*TASK DATA*.
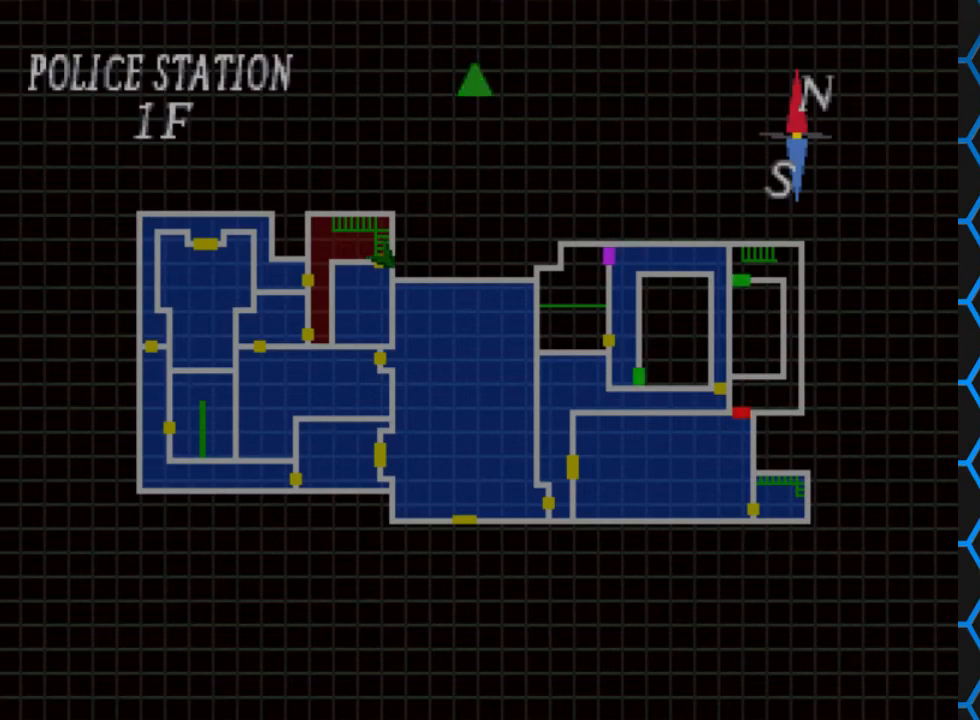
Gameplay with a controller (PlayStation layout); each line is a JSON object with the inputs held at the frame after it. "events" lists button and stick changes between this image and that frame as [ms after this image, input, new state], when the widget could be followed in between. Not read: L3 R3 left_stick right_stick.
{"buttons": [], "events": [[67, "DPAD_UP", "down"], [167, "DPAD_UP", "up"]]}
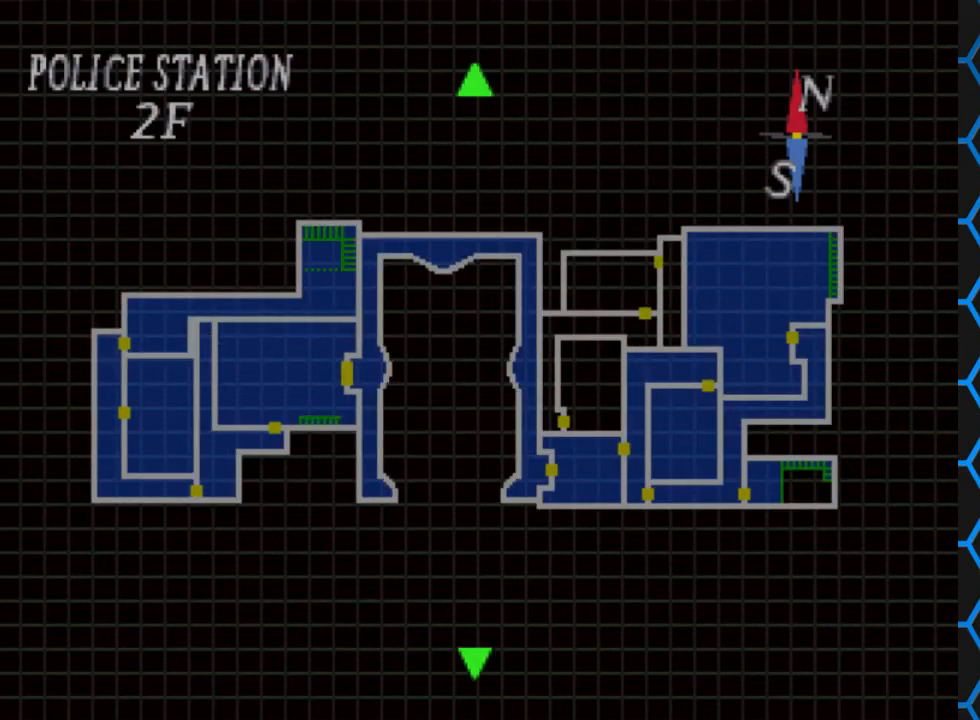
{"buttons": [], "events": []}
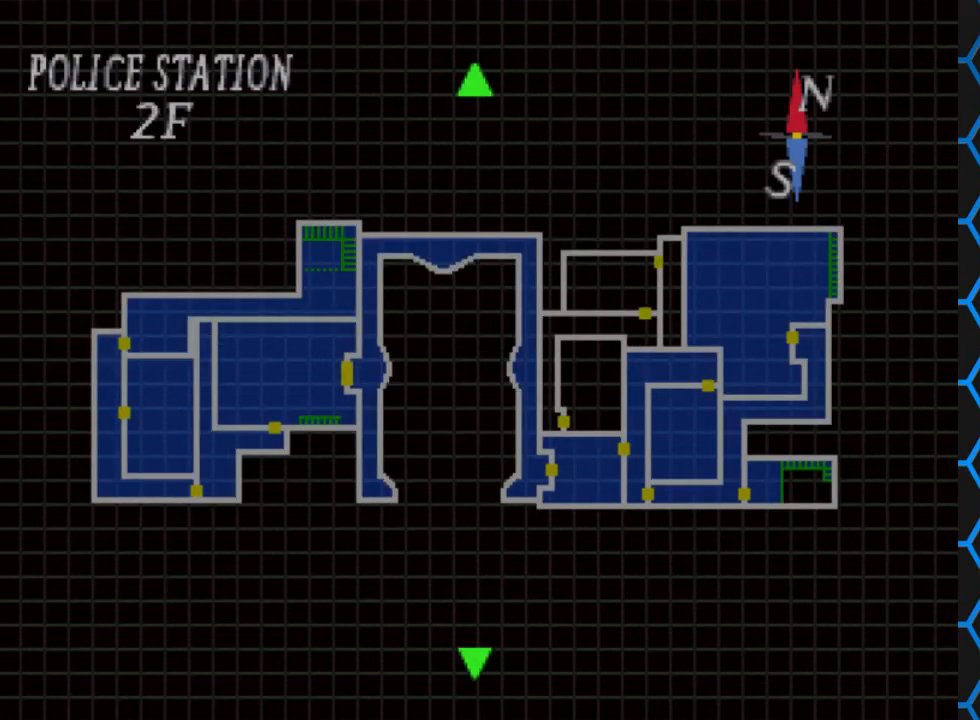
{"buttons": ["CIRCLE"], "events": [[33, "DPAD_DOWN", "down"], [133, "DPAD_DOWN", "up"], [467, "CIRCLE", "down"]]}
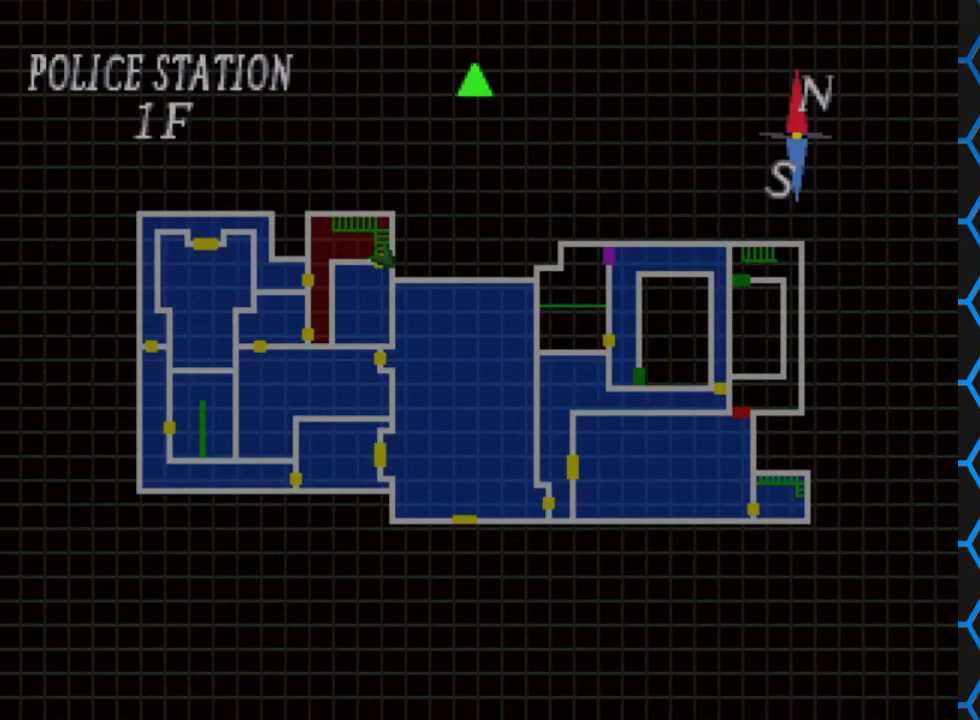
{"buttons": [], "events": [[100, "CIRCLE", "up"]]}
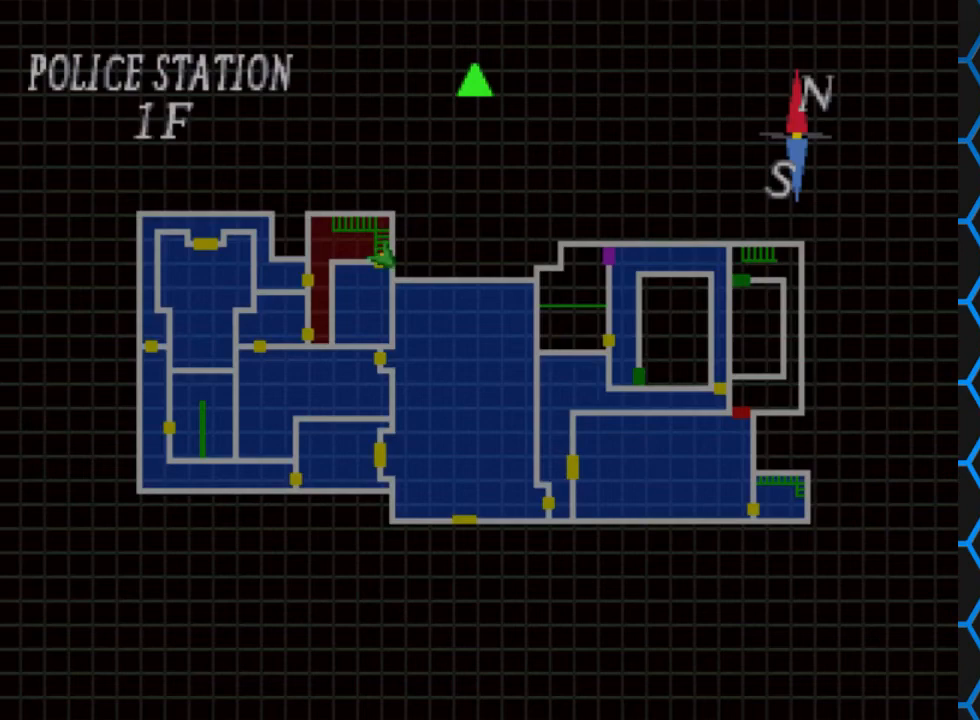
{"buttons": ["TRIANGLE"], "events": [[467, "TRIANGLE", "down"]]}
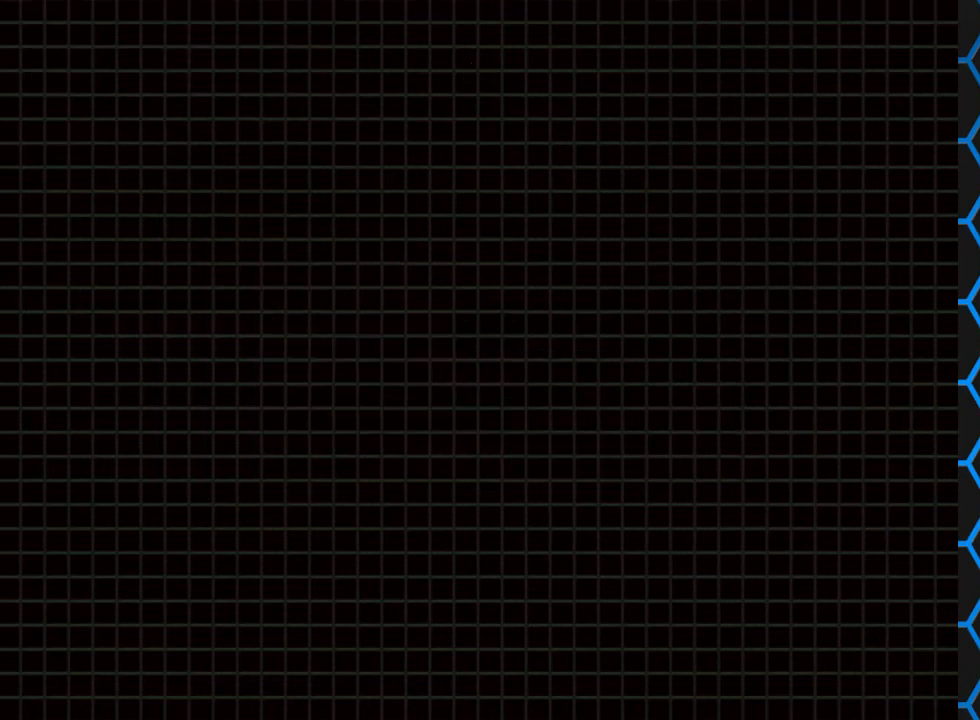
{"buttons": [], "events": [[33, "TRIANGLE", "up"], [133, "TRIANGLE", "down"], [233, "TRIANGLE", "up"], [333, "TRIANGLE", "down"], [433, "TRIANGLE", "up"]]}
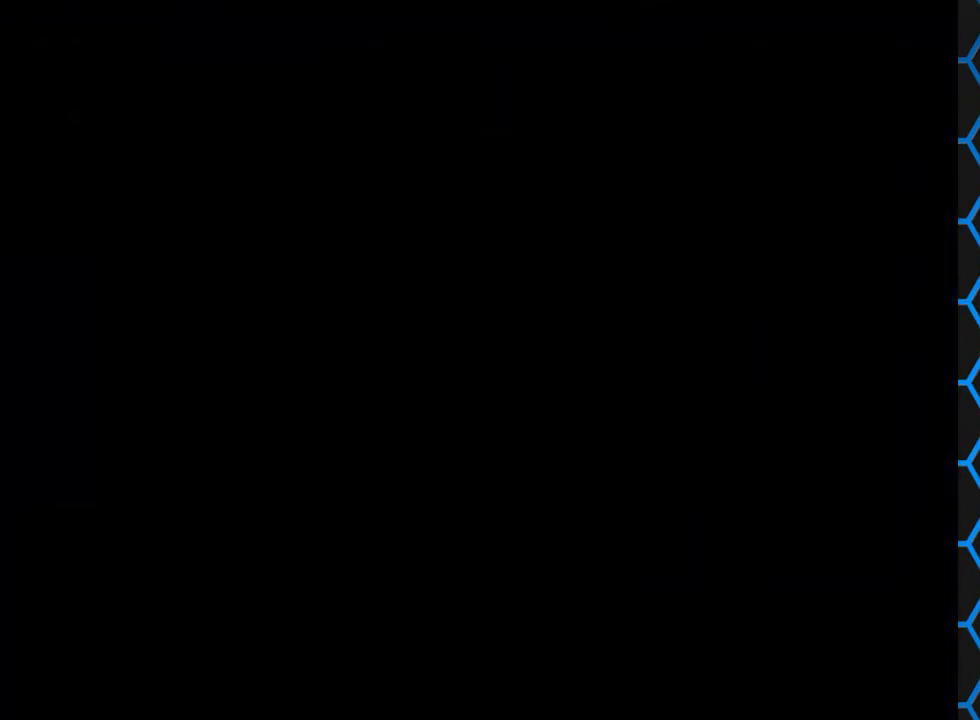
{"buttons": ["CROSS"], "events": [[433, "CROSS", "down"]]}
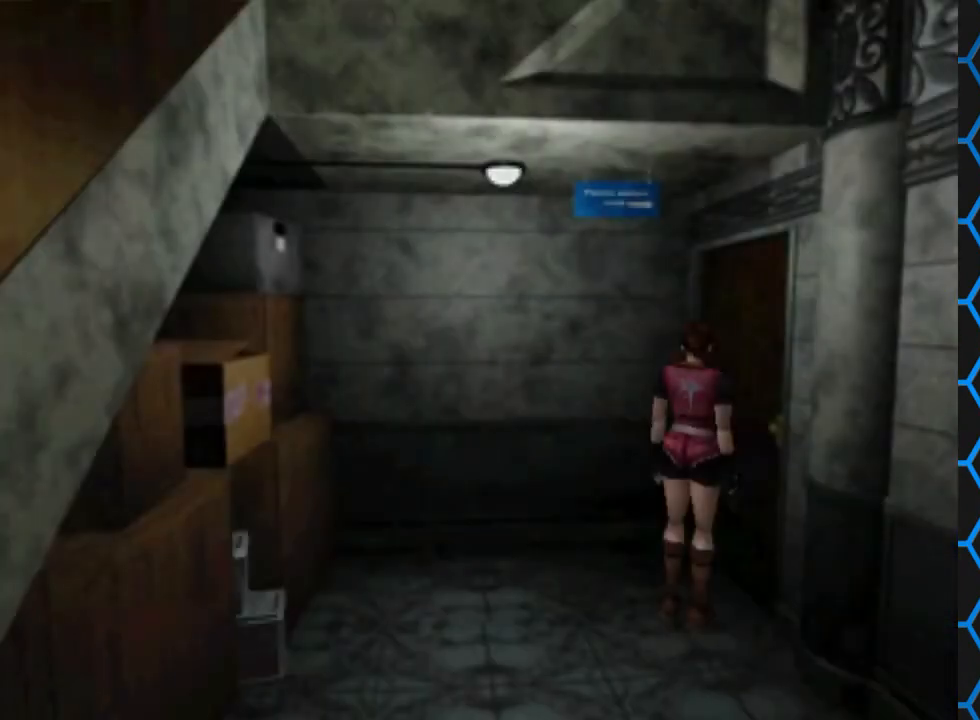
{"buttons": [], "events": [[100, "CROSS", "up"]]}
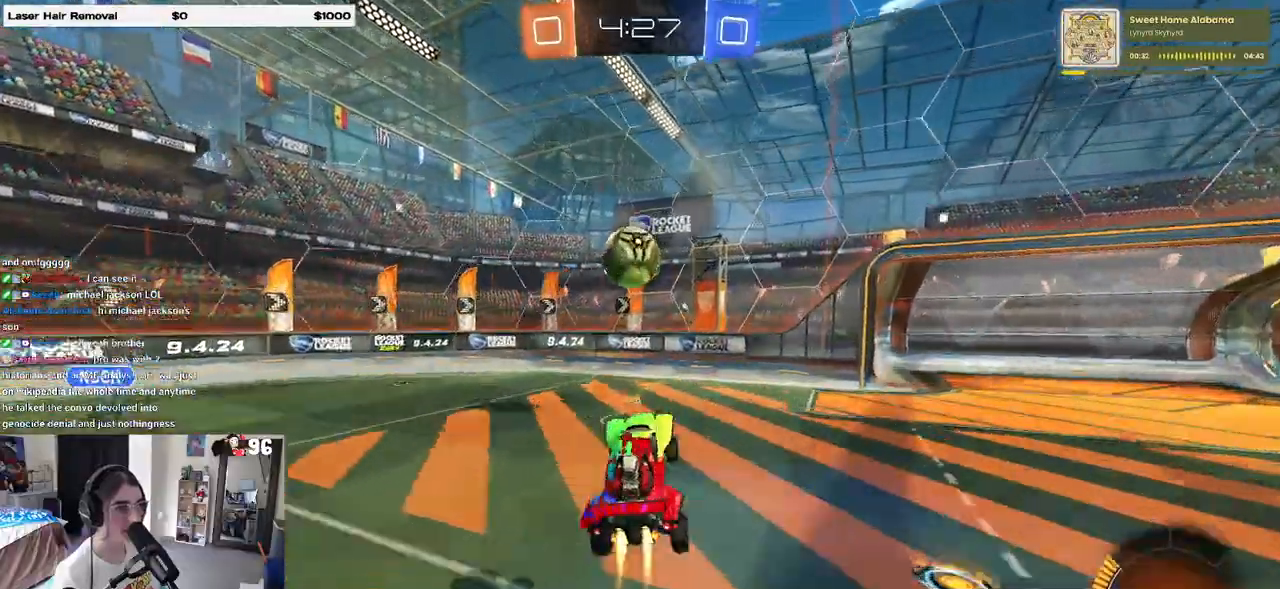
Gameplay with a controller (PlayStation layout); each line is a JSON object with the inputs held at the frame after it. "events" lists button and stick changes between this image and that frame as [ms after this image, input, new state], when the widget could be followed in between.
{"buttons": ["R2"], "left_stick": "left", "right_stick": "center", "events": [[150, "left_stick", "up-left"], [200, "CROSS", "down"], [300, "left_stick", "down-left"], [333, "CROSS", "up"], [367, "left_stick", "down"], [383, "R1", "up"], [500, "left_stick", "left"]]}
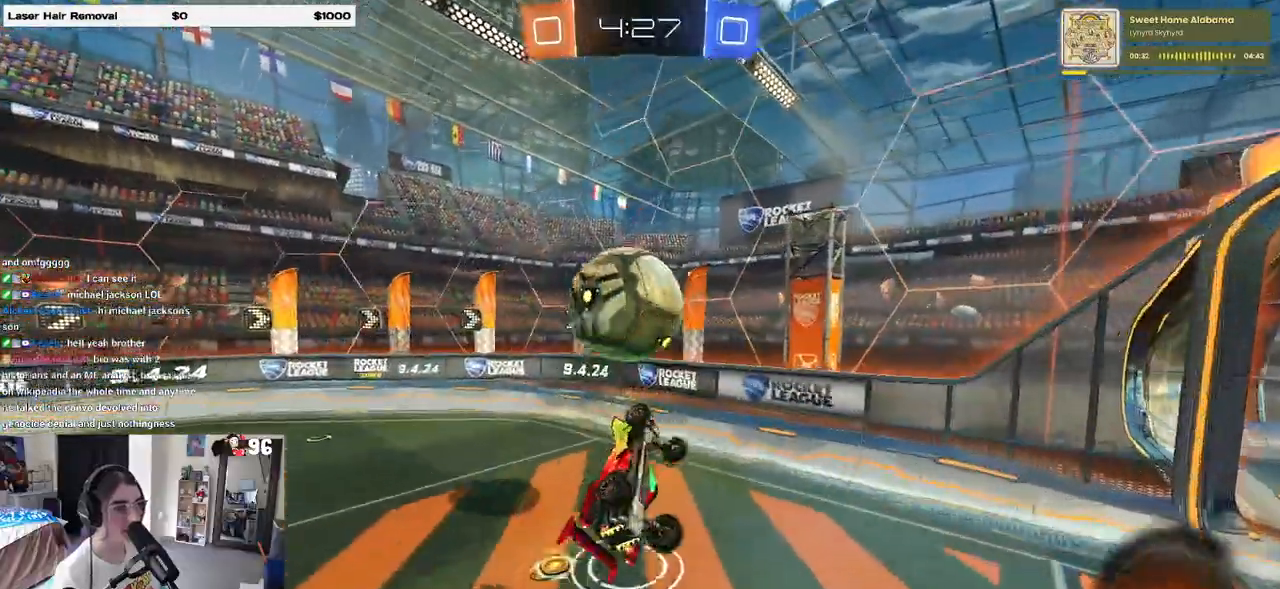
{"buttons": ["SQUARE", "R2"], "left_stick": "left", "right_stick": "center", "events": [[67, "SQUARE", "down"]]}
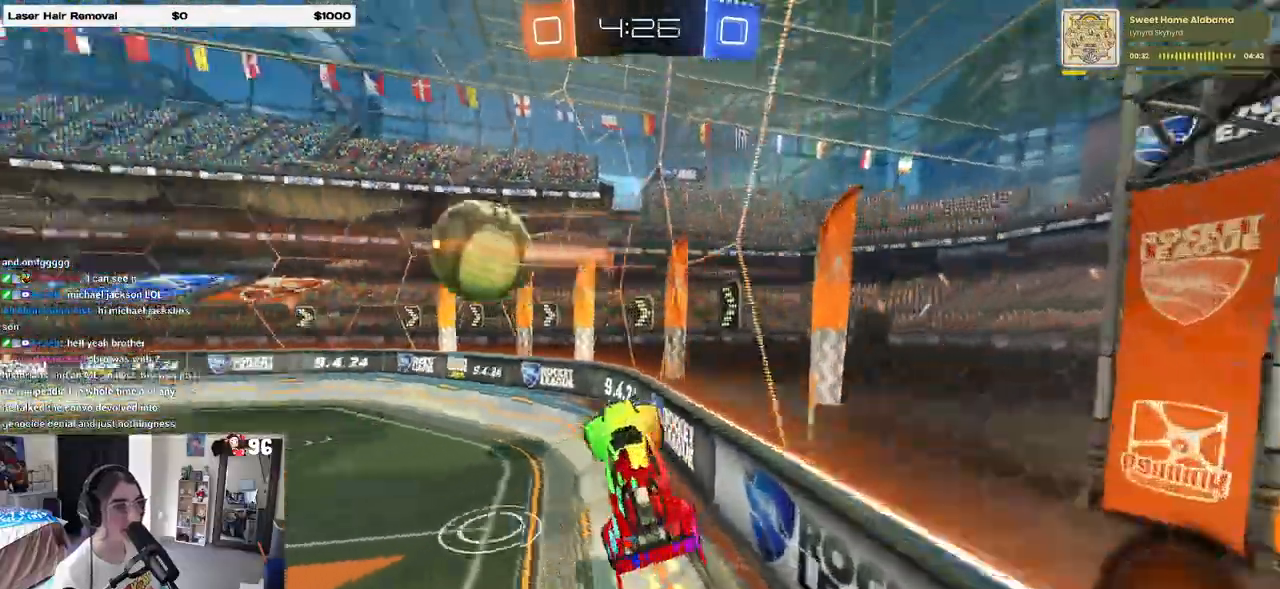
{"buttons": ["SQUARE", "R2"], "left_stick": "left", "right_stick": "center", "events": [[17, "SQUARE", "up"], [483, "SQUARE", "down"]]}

*TASK STATEMENT*. How many lines of the material above have the word "image" in them? Give only that number.

*ANSWER SECTION*. 2